Dataset entries
======

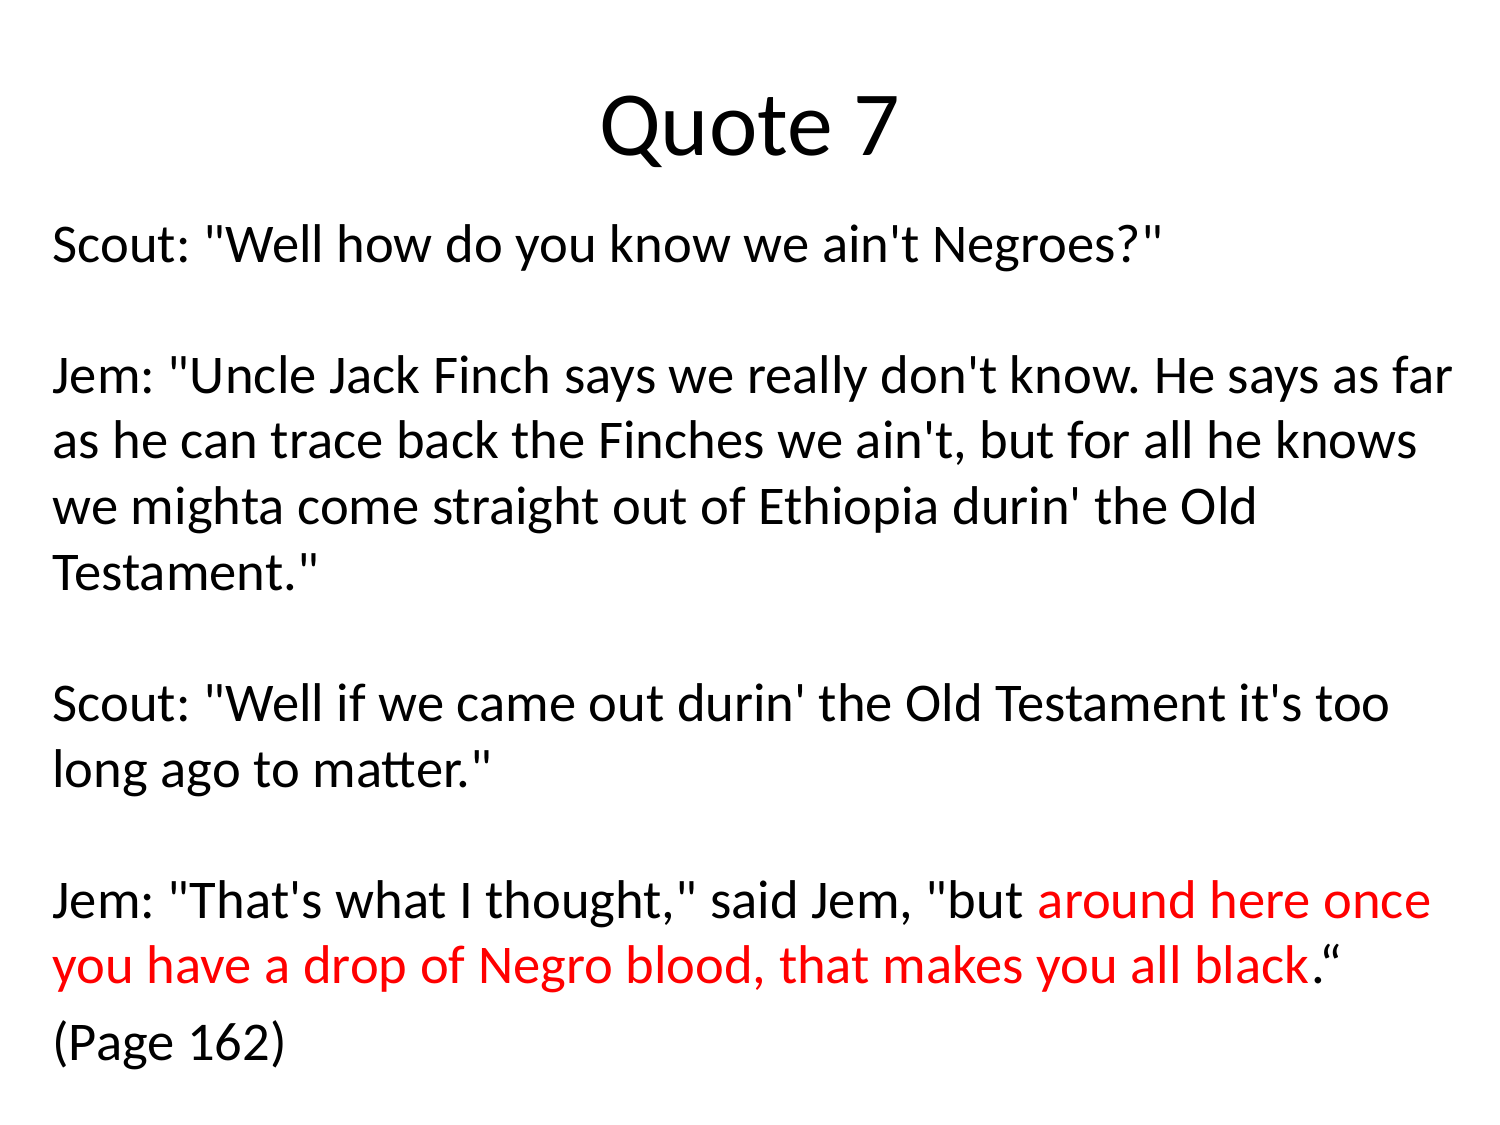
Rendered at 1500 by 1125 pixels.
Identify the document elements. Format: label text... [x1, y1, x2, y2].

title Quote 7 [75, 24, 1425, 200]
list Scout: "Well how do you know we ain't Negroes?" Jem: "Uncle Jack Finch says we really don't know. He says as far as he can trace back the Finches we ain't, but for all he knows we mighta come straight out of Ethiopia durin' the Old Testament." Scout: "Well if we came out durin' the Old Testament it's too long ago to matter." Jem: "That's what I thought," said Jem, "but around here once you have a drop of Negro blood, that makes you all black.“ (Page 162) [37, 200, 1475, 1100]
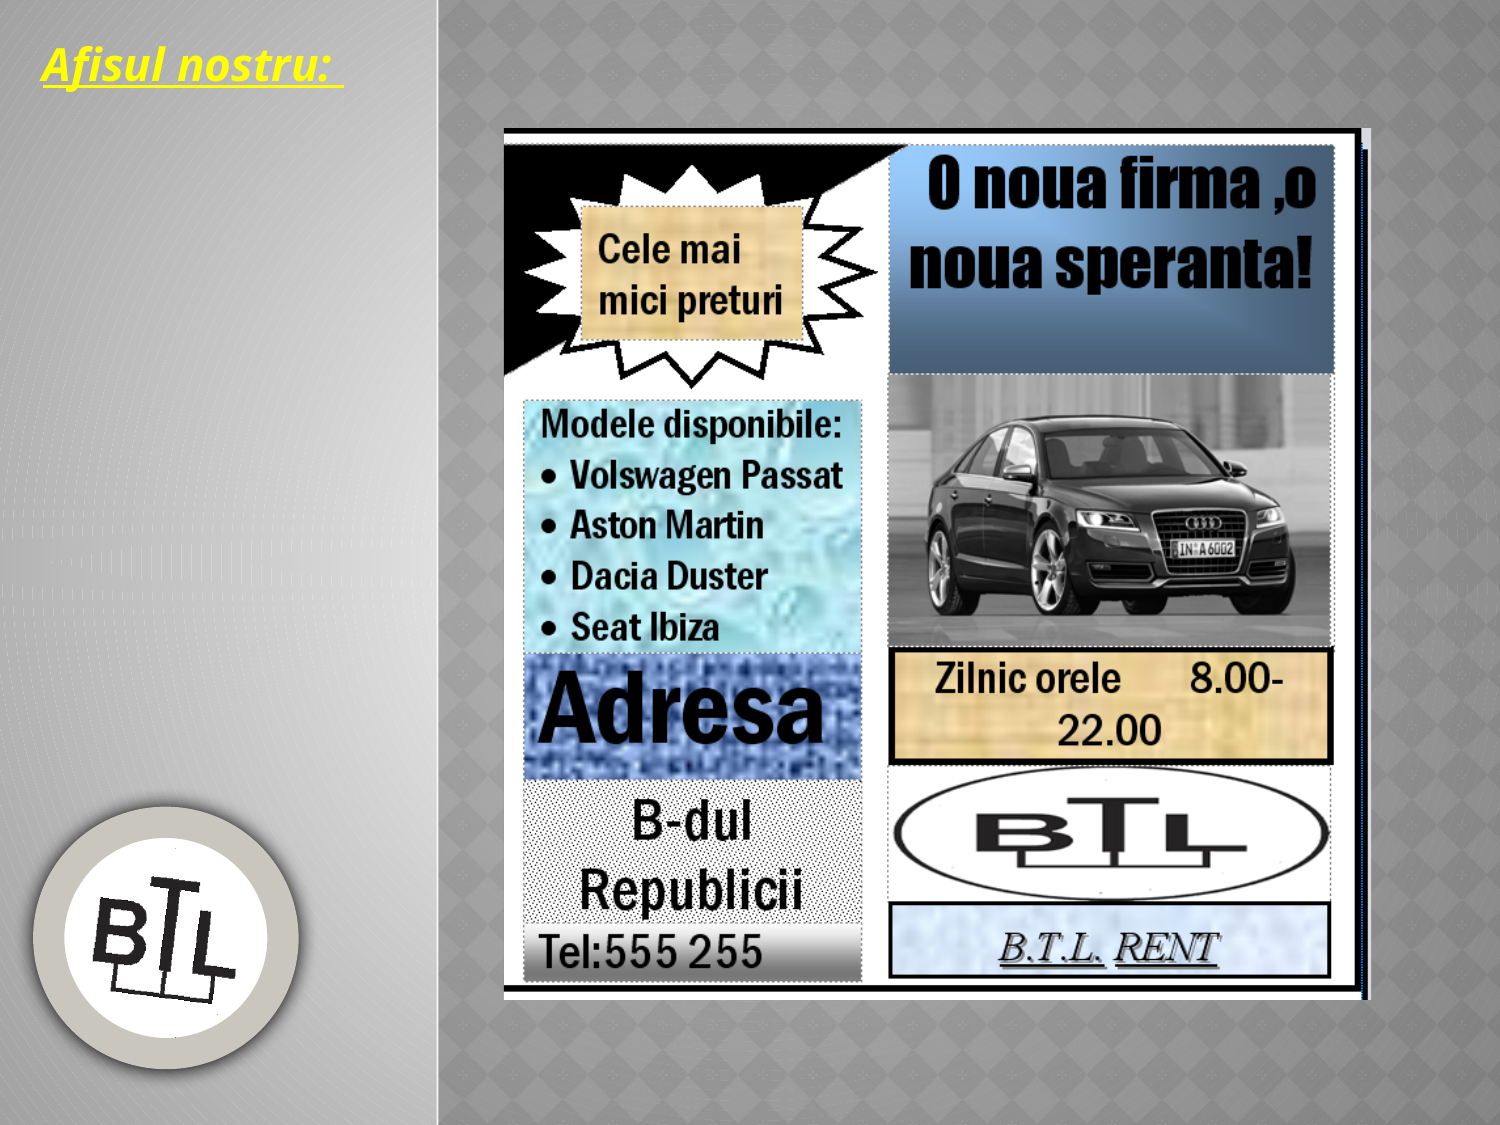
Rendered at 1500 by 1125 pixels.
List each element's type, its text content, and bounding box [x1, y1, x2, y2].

======

What you will do ::
The reply has to reproduce every line above verbatim and contain no pictures.

Solution to the exercise ::
Rendered at 1500 by 1125 pixels.
Identify the document elements. Format: label text... [x1, y1, x2, y2].

title Quote 7 [75, 24, 1425, 200]
list Scout: "Well how do you know we ain't Negroes?" Jem: "Uncle Jack Finch says we really don't know. He says as far as he can trace back the Finches we ain't, but for all he knows we mighta come straight out of Ethiopia durin' the Old Testament." Scout: "Well if we came out durin' the Old Testament it's too long ago to matter." Jem: "That's what I thought," said Jem, "but around here once you have a drop of Negro blood, that makes you all black.“ (Page 162) [37, 200, 1475, 1100]
Rendered at 1500 by 1125 pixels.
List each element's type, its text content, and bounding box [x1, y1, x2, y2].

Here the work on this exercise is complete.